Stored items
_ _ _ _ _

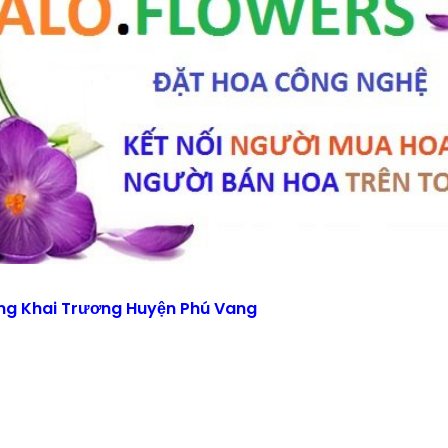
ng Khai Trương Huyện Phú Vang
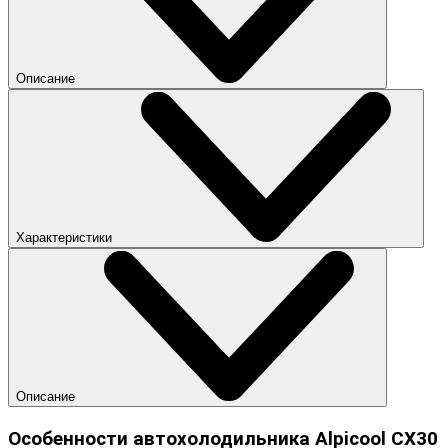
Описание
Характеристики
Описание
Особенности автохолодильника Alpicool CX30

_ _ _ _ _

● **Work request**: Copy every line of the text in the rows above without changing anything, and leave the pictures out.

● **Answer box**:
ng Khai Trương Huyện Phú Vang
Описание
Характеристики
Описание
Особенности автохолодильника Alpicool CX30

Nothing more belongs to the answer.